Managements of Access and Diamond banks last week made frantic efforts to calm worried investors, who were rattled by the news of the planned merger of the two banks. A meeting was called by the management of the two banks last week to explain to stakeholders preparations so far on the merger plan.
The stakeholders concern were heightened by the huge non-performing loans of Diamond Bank, the ability of the merger to squeeze value and guarantee competitive returns on equity (ROE) and the fact that the management of the two banks had begun the merger arrangements before informing critical stakeholders.
On the concern that both banks had started an integration process before the court ordered meeting of their existing shareholders, management of both banks said that formal integration had not commenced, that what had been started was the planning for integration, which is a step required to ensure the success of the merger process expected to commence technically in April 2019.
The ongoing engagements between both banks, their managements said, was to ensure that when merger approvals were finally obtained from shareholders, the institutions would have a ready plan and schedule in place to reduce merger friction and protect the quality of customer service delivery.
On the huge non-performing loan profile of Diamond Bank and its implications for the profitability and stability of the new prospective bank, both bank managements emphasised that though the burden of Diamond Bank’s large non-performing loans would increase the NPL ratio of the new entity, the challenge would only be temporary, as aggressive recovery exercises were ongoing and adequate provisions were being made for a certain amount of loan write-offs against recent earnings.
Access Bank’s recent NPL was 4.7 per cent, compared to the statutory maximum of five per cent while Diamond Bank’s NPL was 40 per cent. The combined entity is expected to have an NPL of 14.1 per cent or about times the CBN required maximum rate.
On investors concerned about the ability of the merger to squeeze value and guarantee competitive returns on equity (ROE), the two banks noted that even though both banks would be presenting separate audited accounts for 2018, the books look good and should be strong post-merger.
The banks are banking on an assumed N62 billion synergy saving on the revenue side.

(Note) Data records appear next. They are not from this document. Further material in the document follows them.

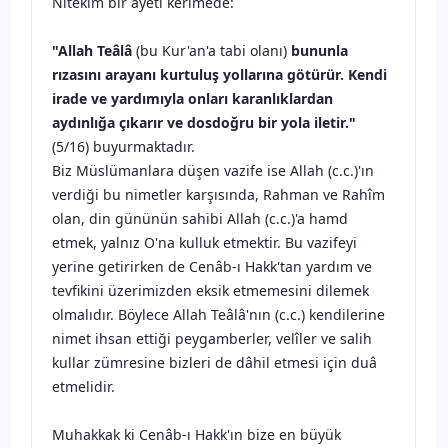
Nitekim bir âyeti kerimede:
"Allah Teâlâ
(bu Kur'an'a tabi olanı)
bununla
rızasını arayanı kurtuluş yollarına götürür. Kendi
irade ve yardımıyla onları karanlıklardan
aydınlığa çıkarır ve dosdoğru bir yola iletir."
(5/16) buyurmaktadır.
Biz Müslümanlara düşen vazife ise Allah (c.c.)'ın
verdiği bu nimetler karşısında, Rahman ve Rahîm
olan, din gününün sahibi Allah (c.c.)'a hamd
etmek, yalnız O'na kulluk etmektir. Bu vazifeyi
yerine getirirken de Cenâb-ı Hakk'tan yardım ve
tevfikini üzerimizden eksik etmemesini dilemek
olmalıdır. Böylece Allah Teâlâ'nın (c.c.) kendilerine
nimet ihsan ettiği peygamberler, velîler ve salih
kullar zümresine bizleri de dâhil etmesi için duâ
etmelidir.
Muhakkak ki Cenâb-ı Hakk'ın bize en büyük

About N40.9bn will come from extended product offering; N8.4bn from expanded digital channels; N6.7bn from the extension of market share in corporate and retail banking markets; N6.2bn to be earned from Treasury sales and expansion of digital channels .
On the expenditure side, the managers of the two banks believe that savings of N88.1bn would be made. While N40.5bn or about half of the savings is expected to come from procurement and facility management, N21bn will come from cost of funds reduction through lower deposit pricing. Another N12.6bn will come from IT integration; N13.5bn from branch consolidation and another N500 million would be squeezed from the integration of support functions. This would bring total integration savings to N150.1bn.
The merger managers were of the opinion that going forward the savings would improve investor’s equity returns as the merger would allow for both economies of scale and of scope as fixed costs would be shared over a much larger depositor and borrower base.